Short problem 1
Output the listing below, starting from its first line and going up to and including the line with "common name: Grønåret kålsommerfugl".

Provided passage
□ □ □ □
# 3 Point Log Splitters



## wdenton (Feb 22, 2012)

Hello,
I am looking at getting a log splitter for my Tractor (Ford 860 with a front loader)

I want to run the splitter off of the hydraulics that run the loader (not sure how yet but that will come later)

Anyone have any experience with the speedco 3 point splitters.
I am trying to compare this to the Wallenstein my inlaws have.

The Speedco is half the price so am I loosing that much in quality?


----------



## oldspark (Feb 22, 2012)

Do you have the remote hyd. fittings on your tractor?


----------



## wdenton (Feb 22, 2012)

I do not have the adapter plate installed to use the hydraulics in the tractor.
I do have  a vickers vane pump that runs off the front of the tractor plumbed to a resivoir and controls

Does that make sense?


----------



## Butcher (Feb 22, 2012)

Not familiar with Ford tractors. Does it have a power behond port on the tractors hyd. system? You could plumb it in there. I would add a cooler if you do as you could overheat your system. Another option would be a pto driven pump. With a big enough pump you can really make a splitter zing.
□ □ □ □
Data entries
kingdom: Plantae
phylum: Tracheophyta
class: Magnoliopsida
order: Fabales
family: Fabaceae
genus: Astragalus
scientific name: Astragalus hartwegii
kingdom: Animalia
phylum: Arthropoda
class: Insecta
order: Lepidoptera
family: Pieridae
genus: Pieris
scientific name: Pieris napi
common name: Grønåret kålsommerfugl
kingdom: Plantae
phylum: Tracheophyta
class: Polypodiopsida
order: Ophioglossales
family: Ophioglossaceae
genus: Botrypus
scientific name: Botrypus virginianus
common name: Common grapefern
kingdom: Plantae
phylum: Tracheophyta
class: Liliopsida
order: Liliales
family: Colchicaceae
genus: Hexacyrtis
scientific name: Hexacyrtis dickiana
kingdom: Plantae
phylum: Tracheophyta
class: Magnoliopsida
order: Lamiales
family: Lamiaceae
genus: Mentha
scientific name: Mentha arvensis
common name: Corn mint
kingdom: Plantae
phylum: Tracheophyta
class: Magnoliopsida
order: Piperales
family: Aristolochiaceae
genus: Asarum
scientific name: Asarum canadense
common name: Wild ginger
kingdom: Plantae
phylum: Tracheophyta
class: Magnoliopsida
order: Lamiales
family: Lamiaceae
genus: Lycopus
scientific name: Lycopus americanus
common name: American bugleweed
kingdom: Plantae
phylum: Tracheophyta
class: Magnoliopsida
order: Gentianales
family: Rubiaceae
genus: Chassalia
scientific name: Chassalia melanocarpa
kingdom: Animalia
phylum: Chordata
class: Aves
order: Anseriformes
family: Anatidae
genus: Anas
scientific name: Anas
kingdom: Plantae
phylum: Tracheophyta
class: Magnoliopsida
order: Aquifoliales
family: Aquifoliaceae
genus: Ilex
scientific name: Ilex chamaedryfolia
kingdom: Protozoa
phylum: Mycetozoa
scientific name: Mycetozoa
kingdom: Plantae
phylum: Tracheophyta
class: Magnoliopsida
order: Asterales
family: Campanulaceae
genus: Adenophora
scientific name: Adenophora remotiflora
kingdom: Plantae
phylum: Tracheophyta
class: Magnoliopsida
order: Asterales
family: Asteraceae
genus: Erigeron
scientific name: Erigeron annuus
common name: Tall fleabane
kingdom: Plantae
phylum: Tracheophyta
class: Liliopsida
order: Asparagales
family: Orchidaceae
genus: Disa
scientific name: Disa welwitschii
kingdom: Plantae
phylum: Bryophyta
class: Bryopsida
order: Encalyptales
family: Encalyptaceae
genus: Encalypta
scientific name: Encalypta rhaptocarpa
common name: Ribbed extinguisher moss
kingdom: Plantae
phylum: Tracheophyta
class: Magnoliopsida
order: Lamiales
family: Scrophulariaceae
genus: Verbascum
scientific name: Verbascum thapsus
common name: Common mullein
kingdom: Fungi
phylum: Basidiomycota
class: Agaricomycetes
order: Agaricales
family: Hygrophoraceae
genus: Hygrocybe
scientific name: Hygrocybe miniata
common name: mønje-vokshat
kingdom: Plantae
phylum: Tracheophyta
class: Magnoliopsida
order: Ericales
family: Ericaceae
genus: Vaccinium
□ □ □ □
Short problem 2
Write the next part of the log splitter forum thread above, picking up after its last post.

Task response 1
kingdom: Plantae
phylum: Tracheophyta
class: Magnoliopsida
order: Fabales
family: Fabaceae
genus: Astragalus
scientific name: Astragalus hartwegii
kingdom: Animalia
phylum: Arthropoda
class: Insecta
order: Lepidoptera
family: Pieridae
genus: Pieris
scientific name: Pieris napi
common name: Grønåret kålsommerfugl

Task response 2
----------



## Stephen in SoKY (Feb 22, 2012)

How many GPM does your pump flow and at what pressure? Also, the valves that come with 3 point splitters are open center which should work with your remote pump, but you need to be certain. Closed center valves are more expensive than open. I love my 3 point splitter.

ETA: Re not having the adapter plate, I doubt your 860 would provide the flow or pressure you'd need anyway. Your existing rmote pump or a PTO pump and reservoir will probably be your best bet anyway. If the 860 pump were up to the task, they wouldn't put remote pumps on for FELs.


----------



## wdenton (Feb 22, 2012)

I believe it is 10 gpm

How do I tell if it is closed or open center?


----------



## Stephen in SoKY (Feb 22, 2012)

I'm flowing 16 GPM at 2250 PSI and my system is plenty fast for me, but some folks would get frustrated with it. There should be a plate on the auxilliary pump, look for an "O" or "C" in the model description. I'd bet it's open, but just wanted to mention if it's closed you're looking at a $150 valve replacement as new valves are rarely convertible these days. The existing auxiliary pump would save you considerable money as new PTO pumps and reservoirs aren't cheap. I'd get remotes in place on the aux pump and buy a splitter with the understanding I could return it if it doesn't work and see if you like it or not. A PTO pump will probably put you over the cost of a standalone splitter if your existing aux isn't enough for the splitter.


----------



## wkpoor (Feb 22, 2012)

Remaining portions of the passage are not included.